EXERCISE REQUIREMENTS.
A) From the passage on authentication services and HSMs, list the software components that the rebuilt "crypto as a service" API relies on.
B) Reproduce the passage on authentication services and HSMs between "Basically we 100%" and "a specific request.", inclusive.
C) Carry on writing the passage on authentication services and HSMs, starting after its final sentence.

QUOTED PASSAGE.
┄┄┄┄┄┄

Basically we 100% agree with you that an authentication service should do this job. The HSM is extra credit. Although it does help in cases where the auth service's DB is leaked through some other means (e.g. backups).

I will say that I'd depart with you on the return value of that service. It shouldn't be a bool. It's better to return a token that downstream services can use to independently verify that the authentication service verified the user. Its better for your infrastructure if you aren't passing around direct user IDs but rather a cryptographically signed, short lived token that is only valid for the life of a specific request.



We recently developed/deployed a simple “crypto as a service” API for other apps/services to use for easy encrypting, integrity protecting, etc. It was originally developed with an HSM and eventually decided to redo it without. There were lots of unanswered questions with the HSM in terms of having the operational experience to know how they would scale across data centers, how well replication would work, how well failovers would work, etc. We had much stronger confidence in a plain old golang service, MySQL, and leveraging Vault as a master key issuer. We basically key wrap/integrity protect everything in the DB and present a simple Grpc interface. An HSM would have been nice, but a small/simple service isolated from other systems largely gets us what we want, and with the confidence to scale it as we would any other application.

┄┄┄┄┄┄

PROVIDED RECORDS.
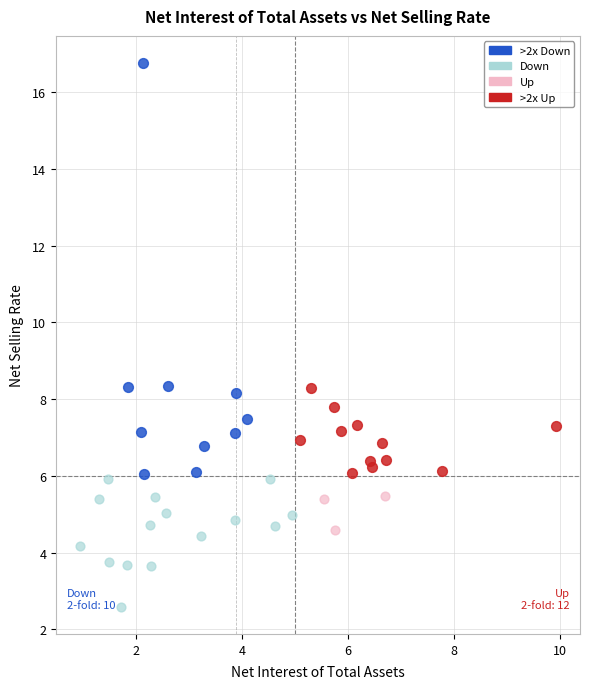

Which series has the largest Y range (max minus min)?

>2x Down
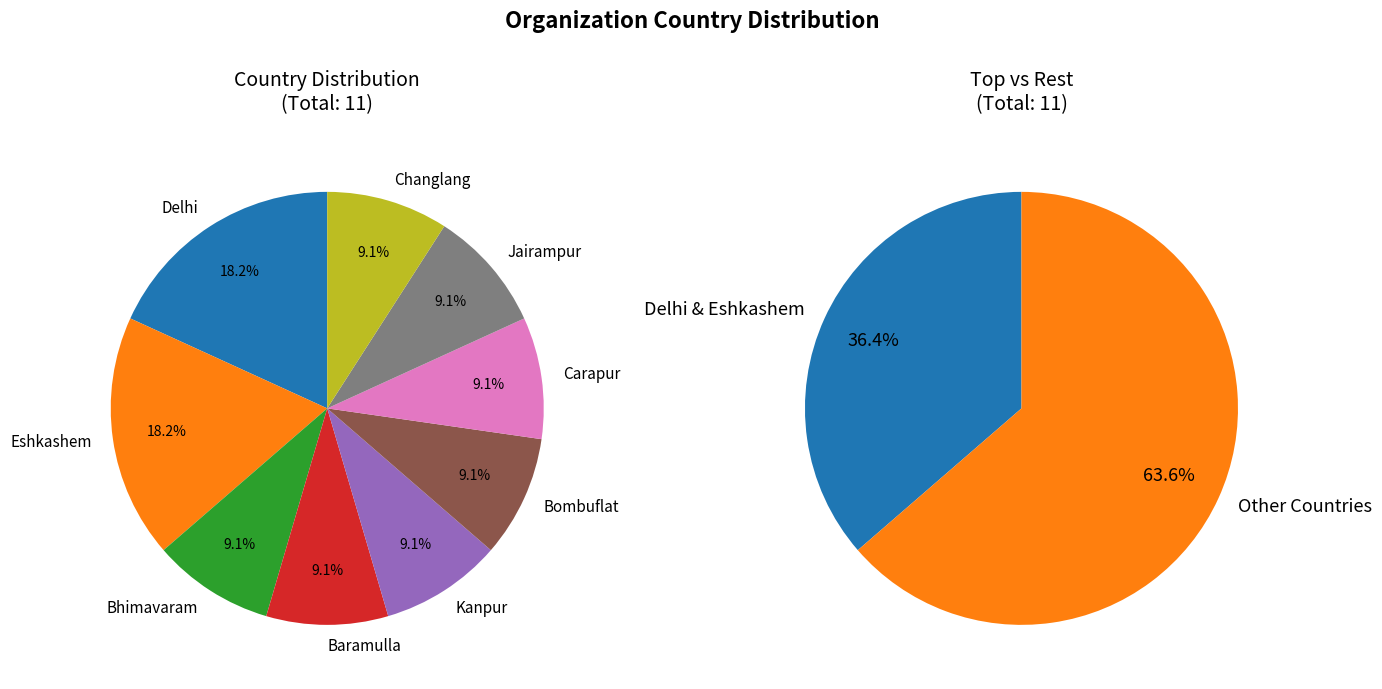

Is there a majority slice in this chart?

No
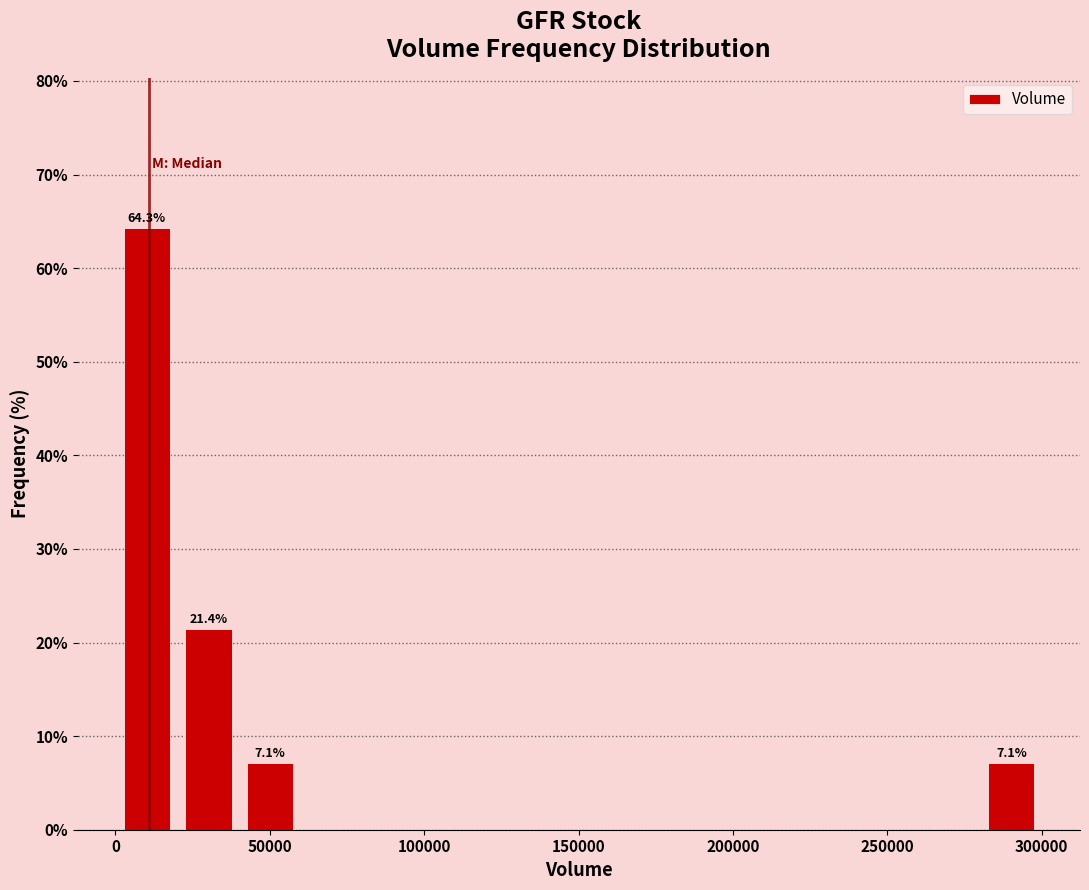

Over which range of the x-axis is the bar tallest?

0 to 20000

┄┄┄┄┄┄

ANSWERS BY ITEM NUMBER.
A)
- golang
- MySQL
- Vault
- Grpc

B)
Basically we 100% agree with you that an authentication service should do this job. The HSM is extra credit. Although it does help in cases where the auth service's DB is leaked through some other means (e.g. backups).

I will say that I'd depart with you on the return value of that service. It shouldn't be a bool. It's better to return a token that downstream services can use to independently verify that the authentication service verified the user. Its better for your infrastructure if you aren't passing around direct user IDs but rather a cryptographically signed, short lived token that is only valid for the life of a specific request.

C)
I agree with you, but I'm apples/applesing that service with an HSM and deliberately keeping the interface minimal, just for the sake of argument. The subtext is my worry that normal developers on HN don't really understand why HSMs are operationally secure --- minimal attack surface, not magic hardware.


FWIW I was concerned folks would get caught up on the password storage use case since so many are familiar with that problem. The crux of the idea of crypto-anchoring is to segment crypto operations in to dedicated microservices and use those minimal microservices to do per record encryption, decryption, or signing. HSMs are a natural extension to those microservices if you have budget.